本来は、千草と外見年が近そう(嗜好が参考になりそう)なマージョリーにプレゼントの内容を考えてもらおうと考えていたのだが‥‥‥たまたま目についた雑誌に、最適なものを発見したのだ。
もっとも、それでもやはりマージョリーの手は借りねばならない。
「‥‥‥‥あんた、ユージの母親と私の外見の歳が、同じに見えるって‥‥‥?」
そんなマージョリーの問いに、ヘカテーはこくりと頷く。
途端、マージョリーの全身を『トーガ』の獣が覆い‥‥‥
「マージョリーさん! そこで暴れないで下さいって。坂井んとこの母ちゃんは明らかに若いですし‥‥‥‥」
「私は二十代だったってのよ! いくら若いったって子持ちと同じって‥‥‥しかも高校生の子持ちって‥‥‥」
「まあ、日本人は実年齢より大分下に見られるしなぁ‥‥」
一緒に近くにいた佐藤と、マルコシアスに止められる。
「ツチノコ探しに、自在師のあなたの力を貸してください」
言って、先ほど怒らせた事をよくわかっていないヘカテーは、ぺこりと頭を下げて頼む。
もちろん、それですぐにマージョリーの機嫌が治るわけもない。腹立たしげに返す。
「だーから、何で私なのよ!? それこそあんたのダーリンにでも頼めば‥‥‥ってそうもいかないか」
言葉の途中で、それを理解するマージョリー。ちなみに、ヘカテーの話には多分に主観が混じっているため、マージョリーは事実を正確に把握しているわけではない。
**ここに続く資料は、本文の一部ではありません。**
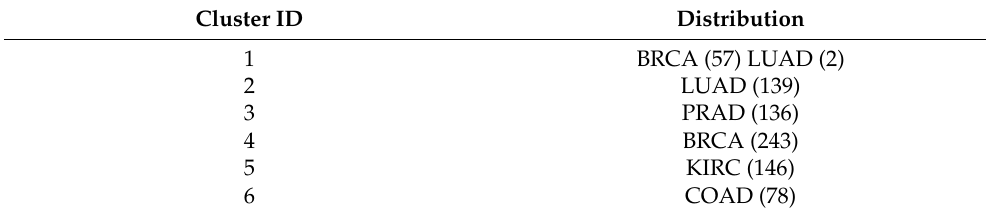
Table 3. The distribution of the MCLUST cluster assignments. The number in parenthesis is the number of subjects for one of the five cancer types.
「私事で『仮装舞踏会(バル・マスケ)』の御座を空けている身では、協力を仰ぎにくいのです。どうか‥‥‥」
言って、ヘカテーは再びぺこりと頭を下げる。
「〜〜〜ああもうっ! わかったわよ、手伝えばいいんでしょ! 手伝えば!」
頭を掻きながら請け負ったマージョリーに、ヘカテーは仄かな笑みを零した。
「‥‥‥マージョリーさんって、女の子に甘いよな‥‥‥」
「それよりよぉ、ユージの母ちゃん、こんなもんもらって喜ぶかあ‥‥?」
それを見守る男二人は、若干の不服と不安を込めた呟きを、漏らしていた。
「で、ヘカテーを見たのはそれが最後‥‥?」
「ええ‥‥‥‥」
翌朝、ヘカテーの戻って来なかった坂井家では、ちょっとした話し合いが繰り広げられていた。
「まーた何か勘違いしてる気がするね♪」
「‥‥ゆかり、嬉しそうに言わないの」
とは言っても、ヘカテーは元々結構挙動不審な所があるから、こういう事はそれほど珍しくはない。
皆‥‥特にヘカテーの心と力の強さを知っている悠二とゆかりは大して心配してなかったりする。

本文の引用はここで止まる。